The Development and Application of Fully Homomorphic Encryption Technology

Fully homomorphic encryption ( FHE ) is an advanced form of encryption that allows computation on encrypted data without decryption. This concept was first proposed in the 1970s, but it wasn't until 2009 that significant breakthroughs were made. Key features of FHE include homomorphism, noise management, and support for unlimited additions and multiplications.

Compared to some partial homomorphic encryption and certain types of homomorphic encryption, FHE supports arbitrary computations on encrypted data, which makes it highly promising but also brings computationally intensive challenges. The main advantage of FHE lies in its ability to protect the privacy and security of data throughout the computation process.

In the field of blockchain, FHE is expected to become a key technology for addressing scalability and privacy protection issues. It can transform a transparent blockchain into a partially encrypted form while retaining the control capabilities of smart contracts. Some projects are developing FHE virtual machines that allow programmers to write smart contract code that operates FHE primitives. This approach can solve the current privacy issues of blockchain, making encrypted payments, gaming, and other applications possible while maintaining the traceability of transaction graphs.

FHE can also improve the usability of privacy projects through private message retrieval (OMR), allowing wallet clients to synchronize data without exposing the content being accessed. However, FHE alone cannot directly address the scalability issues of blockchain and may need to be combined with zero-knowledge proofs (ZKP) to tackle this challenge.

FHE and ZKP are complementary technologies, each serving different purposes. ZKP provides verifiable computation and zero-knowledge properties, while FHE allows computation on encrypted data without exposing the data itself. Combining the two may significantly increase computational complexity, so it is necessary to weigh the pros and cons based on specific use cases.

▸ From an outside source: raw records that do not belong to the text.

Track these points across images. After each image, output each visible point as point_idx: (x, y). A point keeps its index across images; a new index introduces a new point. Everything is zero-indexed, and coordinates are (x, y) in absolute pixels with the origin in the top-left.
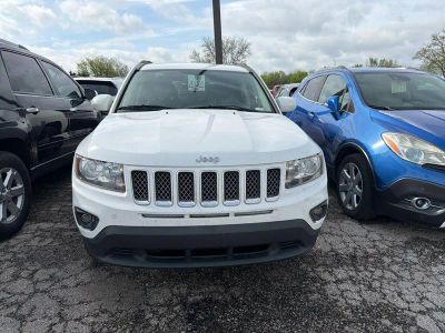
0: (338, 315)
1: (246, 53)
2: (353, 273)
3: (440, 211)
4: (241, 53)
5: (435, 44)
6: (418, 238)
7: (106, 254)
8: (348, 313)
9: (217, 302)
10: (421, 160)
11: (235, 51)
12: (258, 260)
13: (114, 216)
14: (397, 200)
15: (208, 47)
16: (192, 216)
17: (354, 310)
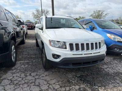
0: (111, 75)
1: (48, 13)
2: (108, 66)
3: (121, 51)
4: (46, 13)
5: (94, 14)
6: (115, 58)
7: (62, 65)
8: (113, 74)
9: (84, 76)
10: (116, 40)
11: (45, 12)
12: (96, 64)
13: (66, 55)
14: (112, 49)
15: (37, 11)
16: (84, 54)
17: (114, 74)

Currently, the development of FHE is about three to four years behind ZKP, but it is catching up quickly. The first generation of FHE projects has started testing, and the mainnet is expected to launch later this year. Although the computational overhead of FHE is still higher than that of ZKP, its potential for large-scale application is becoming evident.

The main challenges facing FHE include computational efficiency and key management. The computationally intensive nature of bootstrapping operations is being improved through algorithmic enhancements and engineering optimizations. In terms of key management, some projects adopt threshold key management schemes, but further development is needed to overcome single point of failure issues.

Many companies and projects are actively investing in the development and application of FHE. These include Arcium, which focuses on parallel encryption computing; Cysic, which provides ZK computing as a service; Zama, which develops FHE solutions; Sunscreen, which builds private application tools; Octra, which proposed the HFHE concept; Fhenix, which develops Ethereum Layer 2 supported by FHE; Mind Network, which builds the FHE re-staking layer; and Inco Network, which creates a modular encryption computing blockchain.

The regulatory environment for FHE varies across different regions. While data privacy is generally supported, financial privacy remains in a gray area. FHE has the potential to enhance data privacy while maintaining social benefits.

With the continuous advancement of theory, software, hardware, and algorithms, FHE is expected to achieve significant progress in the next 3-5 years, gradually transitioning from theoretical research to practical applications. As a revolutionary technology, FHE is expected to have a profound impact in the field of encryption, providing innovative privacy and security solutions for the blockchain ecosystem.